HIF1A overexpression caused by etomidate activates PGK1-induced oxidative stress in postoperative cognitive dysfunction

Etomidate (ETO), a hypnotic agent used for anesthesia induction, has been shown to induce long-lasting cognitive deficits. In the present study, we investigated whether ETO could activate the HIF1A/PGK1 pathway to antagonize oxidative damage in mice with postoperative cognitive dysfunction (POCD). A mouse model of ETO-mediated POCD was established, and pathological changes, apoptosis, and inflammatory factors in mouse hippocampal tissues were analyzed by HE staining, TUNEL assay, and ELISA. ETO was revealed to cause cognitive dysfunction in mice. Integrated database mining was conducted to screen out transcription factors that are both related to ETO and POCD. Hypoxia-inducible factor 1-alpha (HIF1A) was overexpressed in mice with POCD, and downregulation of HIF1A alleviated cognitive dysfunction in mice. HIF1A downregulation inhibited the transcription of phosphoglycerate kinase 1 (PGK1). Overexpression of PGK1 abated the alleviating effects of HIF1A knockdown on oxidative stress in mice with POCD. In addition, HIF1A activation of PGK1 induced oxidative stress and apoptosis in HT-22 cells while inhibiting cell viability. Taken together, we demonstrated that HIF1A activation of PGK1 induced oxidative stress in ETO-mediated POCD.

Data supplied =>
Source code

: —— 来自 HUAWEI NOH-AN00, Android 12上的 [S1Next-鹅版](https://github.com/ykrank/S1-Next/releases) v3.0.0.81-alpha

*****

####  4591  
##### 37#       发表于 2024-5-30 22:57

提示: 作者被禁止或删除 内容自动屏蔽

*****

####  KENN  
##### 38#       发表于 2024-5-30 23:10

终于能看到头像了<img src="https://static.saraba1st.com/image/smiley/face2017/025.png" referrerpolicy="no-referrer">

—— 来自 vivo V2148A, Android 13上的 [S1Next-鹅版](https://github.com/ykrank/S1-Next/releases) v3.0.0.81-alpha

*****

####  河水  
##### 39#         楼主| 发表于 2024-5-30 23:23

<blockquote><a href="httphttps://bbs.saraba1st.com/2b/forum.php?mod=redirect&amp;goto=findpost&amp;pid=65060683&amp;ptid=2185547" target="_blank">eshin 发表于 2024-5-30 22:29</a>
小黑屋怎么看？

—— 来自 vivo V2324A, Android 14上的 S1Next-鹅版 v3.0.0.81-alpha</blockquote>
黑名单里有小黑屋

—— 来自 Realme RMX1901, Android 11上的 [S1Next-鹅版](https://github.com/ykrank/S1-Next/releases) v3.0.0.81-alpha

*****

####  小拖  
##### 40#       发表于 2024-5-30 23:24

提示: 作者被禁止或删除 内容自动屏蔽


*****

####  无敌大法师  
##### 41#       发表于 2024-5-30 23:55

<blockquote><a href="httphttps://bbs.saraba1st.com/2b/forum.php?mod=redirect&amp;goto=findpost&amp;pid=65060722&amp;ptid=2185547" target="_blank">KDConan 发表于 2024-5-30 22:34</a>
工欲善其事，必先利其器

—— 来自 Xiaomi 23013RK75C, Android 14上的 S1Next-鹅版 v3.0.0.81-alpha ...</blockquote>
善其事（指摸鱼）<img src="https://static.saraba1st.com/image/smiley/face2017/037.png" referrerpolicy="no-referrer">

Your assignment => According to the abstract on etomidate and postoperative cognitive dysfunction, what happened to the transcription of phosphoglycerate kinase 1 (PGK1) when HIF1A was downregulated? The listing plays no part in this exercise.

Exercise solution => It was inhibited.